I setup nGram filters and analyzers for my fields based on these(1) examples(2). The mapping code is below:

tire.settings :number_of_shards => 1,
      :number_of_replicas => 1,
      :analysis => {
        :analyzer => {
          "str_search_analyzer" => {
            "tokenizer" => "keyword",
            "filter" => "lowercase"
          },
          "str_index_analyzer" => {
            "tokenizer" => "keyword",
            "filter" => ["lowercase","substring"]
          }
        },
        :filter => {
          :substring => {
            "type" => "nGram",
            "min_gram" => 1,
            "max_gram" => 10
          }
        }
      } do
      mapping do
        indexes :test, :type=>'string',
                :search_analyzer => :str_search_analyzer,
                :index_analyzer=>:str_index_analyzer
      end
    end

  def to_indexed_json
    #adding known word plus random string for testing
    { 
      :test => "pizza" + (0...10).map{ ('a'..'z').to_a[rand(26)] }.join
    }.to_json
  end

ElasticSearch Queries

The query that produces results:

curl -X GET "http://localhost:9200/users/_search?pretty=true" -d '{"query":{"text":{"test":{"query":"piz"}}}}'

The query that produces NO results:

curl -X GET "http://localhost:9200/users/_search?pretty=true" -d '{"query":{"query_string":{"query":"pizz"}}}'

Is there any way to get a general query_string search to look through all indexed fields and match ngrams, rather than having to do a text/match search on a specific column?

1

1 Answers

4
votes

This is the expected behaviour. By default, the "query_string" query is executed on the "_all" field. And since this field is indexed using the StandardAnalyzer, the indexed tokens for it will be different than the ones for the "test" field (which you configured to use the nGram analyzer).

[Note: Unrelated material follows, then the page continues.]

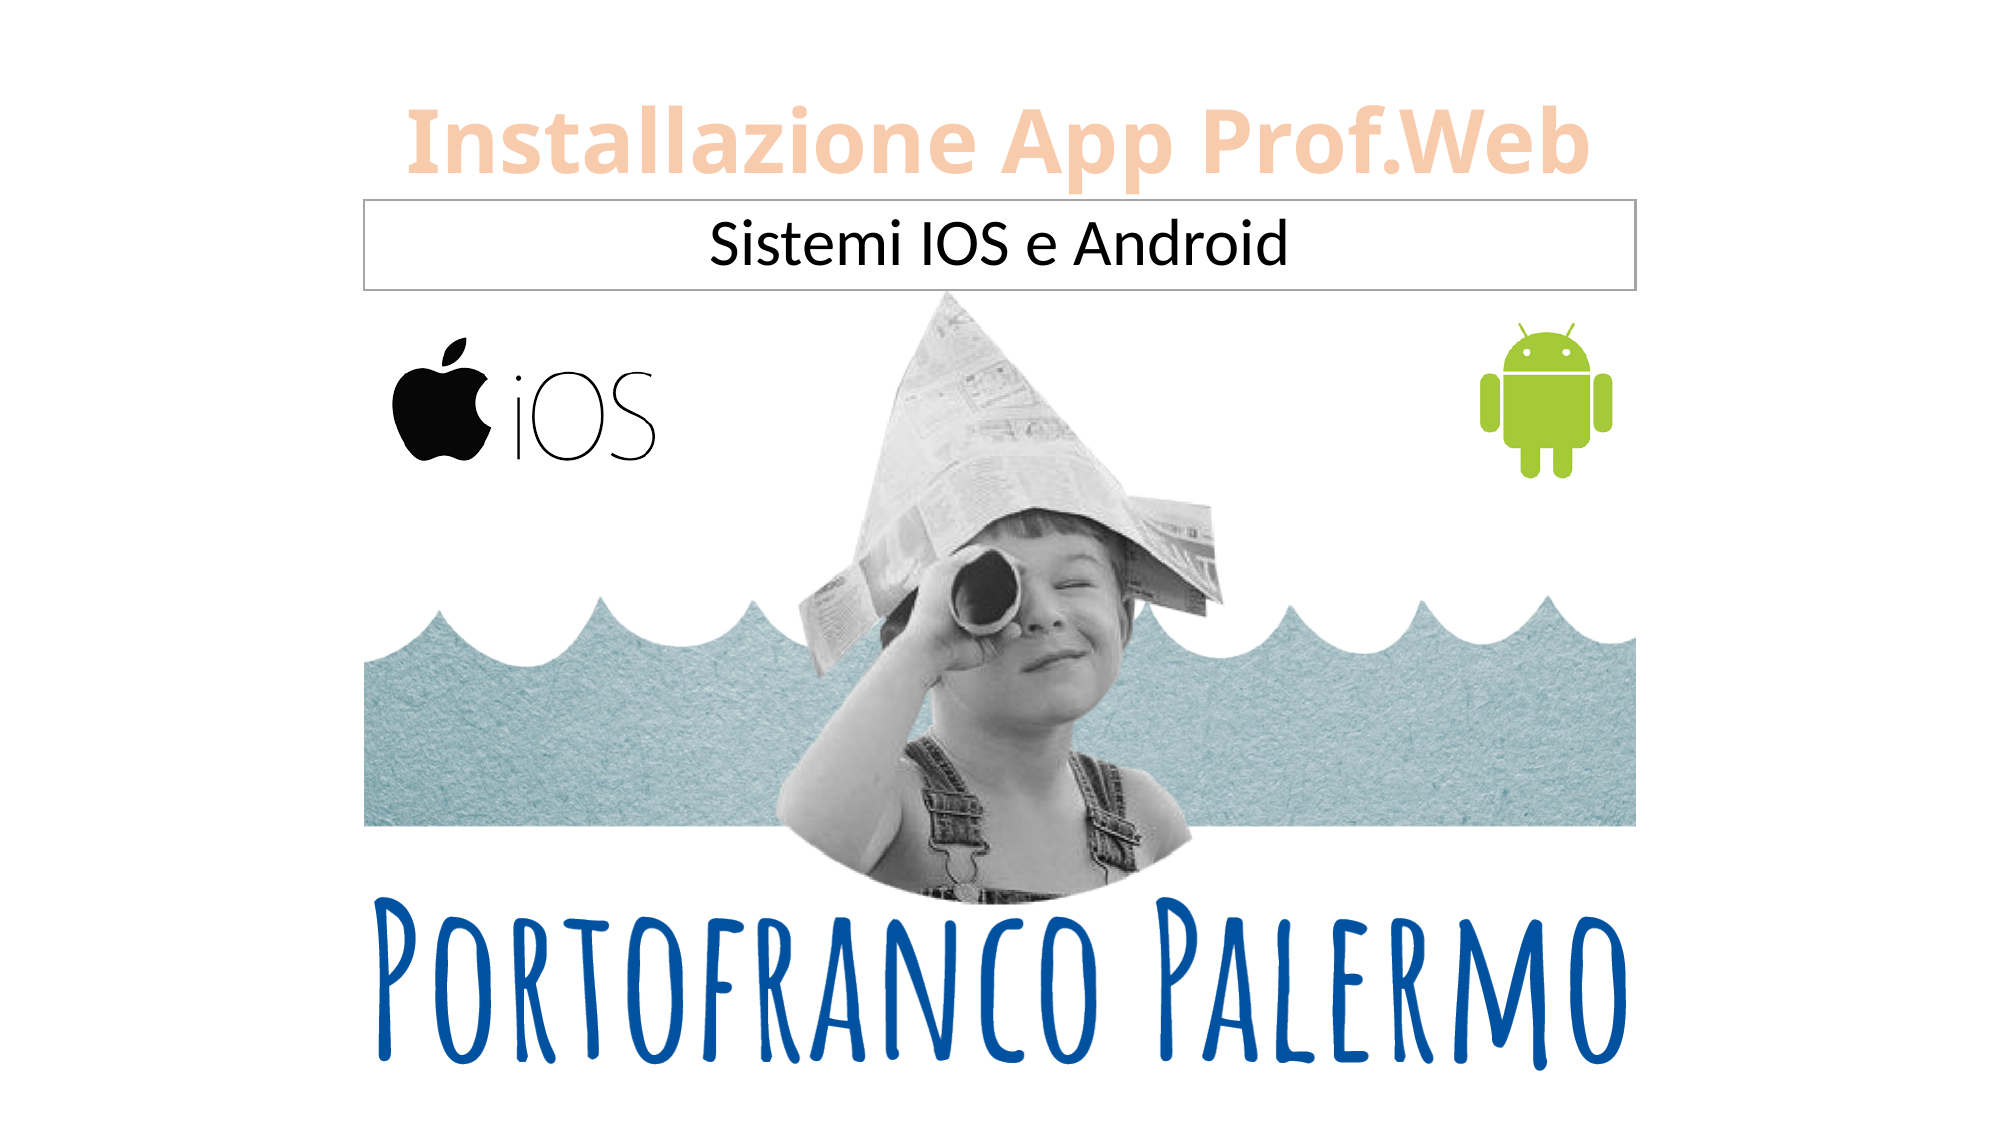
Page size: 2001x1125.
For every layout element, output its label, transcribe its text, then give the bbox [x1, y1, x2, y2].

title Installazione App Prof.Web [364, 46, 1636, 199]
picture [364, 200, 1636, 1089]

You can go about changing this behaviour in several ways:

  1. Change the mappings in the index settings and configure the nGram analyzer for the "_all" field
  2. Send and "_analyzer" field as part of the document (it will be picked up and used for all fields that don't have explicit analyzer configured for them)
  3. Specify what fields you'd like the "query_string" to be executed on using the "fields" attribute

From all three options above, #3 is most recommended. Explicitly specifying the fields gives you much more control over the data (how it's indexed and queried).